# Turn Order: Warped Episode 16: Ions and Hypospray



## GMMichael (Apr 24, 2017)

Super excited to see/hear some NEW being played.  Maybe you could post some timestamps of the good bits?


----------



## Lojak (Apr 24, 2017)

I have been slowly working my way through back episodes of this.  I have really enjoyed it.  Its very heavy on the roleplay and light on combat so far (I am up to like episode 3.3 I think).    While I think that may make it less effective as a showcase for N.E.W. (which I like and backed), it is a lot of fun to listen to.  

I wonder if Morrus would consider creating a video that focusses more on the mechanics of his game for teaching purposes.  Maybe walk through creating a character and walk through a combat or some skill uses.  Kind of a "how to."  Or maybe there already is one out there?  I very much want to convince the people I play with to play N.E.W. but worry they will balk at the learning curve.

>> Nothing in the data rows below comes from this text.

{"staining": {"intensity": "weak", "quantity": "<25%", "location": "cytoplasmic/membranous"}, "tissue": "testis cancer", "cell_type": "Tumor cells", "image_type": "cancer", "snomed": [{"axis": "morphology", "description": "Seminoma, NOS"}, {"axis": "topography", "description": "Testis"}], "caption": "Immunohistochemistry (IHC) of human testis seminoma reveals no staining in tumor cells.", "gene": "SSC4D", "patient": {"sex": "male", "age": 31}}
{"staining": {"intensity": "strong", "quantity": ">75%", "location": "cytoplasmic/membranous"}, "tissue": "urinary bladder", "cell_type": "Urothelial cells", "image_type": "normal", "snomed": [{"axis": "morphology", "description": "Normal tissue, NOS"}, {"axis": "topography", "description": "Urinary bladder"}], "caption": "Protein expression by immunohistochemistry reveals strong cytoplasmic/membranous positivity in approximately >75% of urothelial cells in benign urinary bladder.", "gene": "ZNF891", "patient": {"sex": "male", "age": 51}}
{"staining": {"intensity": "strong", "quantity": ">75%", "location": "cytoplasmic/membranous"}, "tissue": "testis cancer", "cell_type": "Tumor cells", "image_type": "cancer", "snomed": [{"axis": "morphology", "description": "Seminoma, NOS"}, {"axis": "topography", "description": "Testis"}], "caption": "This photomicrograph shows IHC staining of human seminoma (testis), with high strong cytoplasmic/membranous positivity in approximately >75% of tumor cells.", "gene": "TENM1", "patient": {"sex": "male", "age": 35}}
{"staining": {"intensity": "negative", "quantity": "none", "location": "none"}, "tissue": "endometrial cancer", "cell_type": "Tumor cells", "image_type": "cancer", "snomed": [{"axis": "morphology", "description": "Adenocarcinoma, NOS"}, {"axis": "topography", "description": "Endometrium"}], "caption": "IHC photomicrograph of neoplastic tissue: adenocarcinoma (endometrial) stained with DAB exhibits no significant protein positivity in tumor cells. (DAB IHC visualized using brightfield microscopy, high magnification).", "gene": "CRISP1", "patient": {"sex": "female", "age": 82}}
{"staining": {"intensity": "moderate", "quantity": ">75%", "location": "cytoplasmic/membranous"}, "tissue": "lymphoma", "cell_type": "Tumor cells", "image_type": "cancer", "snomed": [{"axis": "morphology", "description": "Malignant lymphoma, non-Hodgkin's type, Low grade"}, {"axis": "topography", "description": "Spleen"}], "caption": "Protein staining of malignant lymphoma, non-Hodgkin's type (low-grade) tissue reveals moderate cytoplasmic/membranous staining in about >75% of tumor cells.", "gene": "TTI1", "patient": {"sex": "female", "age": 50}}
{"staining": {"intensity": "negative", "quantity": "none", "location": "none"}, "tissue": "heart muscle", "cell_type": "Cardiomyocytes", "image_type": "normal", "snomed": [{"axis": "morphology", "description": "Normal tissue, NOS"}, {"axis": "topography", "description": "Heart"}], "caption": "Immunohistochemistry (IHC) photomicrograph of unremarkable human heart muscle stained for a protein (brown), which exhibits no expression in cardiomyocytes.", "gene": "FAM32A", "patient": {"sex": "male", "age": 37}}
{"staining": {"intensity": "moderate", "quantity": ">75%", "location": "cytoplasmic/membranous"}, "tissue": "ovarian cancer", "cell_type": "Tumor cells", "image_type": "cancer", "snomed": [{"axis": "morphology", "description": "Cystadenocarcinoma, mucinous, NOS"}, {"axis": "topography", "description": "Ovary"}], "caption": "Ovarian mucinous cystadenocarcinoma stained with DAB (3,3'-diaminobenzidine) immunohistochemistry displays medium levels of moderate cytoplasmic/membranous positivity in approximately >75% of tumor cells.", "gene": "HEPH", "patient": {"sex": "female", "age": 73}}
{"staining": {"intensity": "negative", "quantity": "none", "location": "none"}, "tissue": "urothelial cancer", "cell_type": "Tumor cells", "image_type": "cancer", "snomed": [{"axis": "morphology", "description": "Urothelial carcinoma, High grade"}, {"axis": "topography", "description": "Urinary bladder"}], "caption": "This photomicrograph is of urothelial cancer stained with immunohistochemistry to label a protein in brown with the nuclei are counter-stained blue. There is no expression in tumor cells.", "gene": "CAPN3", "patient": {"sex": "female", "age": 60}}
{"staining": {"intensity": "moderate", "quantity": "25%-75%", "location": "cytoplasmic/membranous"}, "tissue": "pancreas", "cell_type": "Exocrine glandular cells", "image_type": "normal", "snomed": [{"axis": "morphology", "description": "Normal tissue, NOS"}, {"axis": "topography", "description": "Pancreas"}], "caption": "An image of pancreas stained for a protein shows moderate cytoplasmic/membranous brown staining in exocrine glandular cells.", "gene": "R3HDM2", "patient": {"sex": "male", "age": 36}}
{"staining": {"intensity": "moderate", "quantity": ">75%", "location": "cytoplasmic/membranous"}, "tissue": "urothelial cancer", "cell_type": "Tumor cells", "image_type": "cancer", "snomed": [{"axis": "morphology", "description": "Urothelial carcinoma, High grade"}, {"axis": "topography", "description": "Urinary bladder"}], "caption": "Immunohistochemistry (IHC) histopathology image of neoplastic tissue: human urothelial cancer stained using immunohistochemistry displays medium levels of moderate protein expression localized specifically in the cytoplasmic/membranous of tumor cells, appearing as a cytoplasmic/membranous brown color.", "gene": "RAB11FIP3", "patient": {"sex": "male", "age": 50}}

Anyway, the game is a fun read and I am glad I backed it.


----------



## Morrus (Apr 25, 2017)

Lojak said:


> I wonder if Morrus would consider creating a video that focusses more on the mechanics of his game for teaching purposes.  Maybe walk through creating a character and walk through a combat or some skill uses.  Kind of a "how to."




Me? Yikes, that's not in my skill set. Nobody wants to watch me. I was lucky to discover these guys! They're awesome! 

If anybody did make such a video I'd love to see it!


----------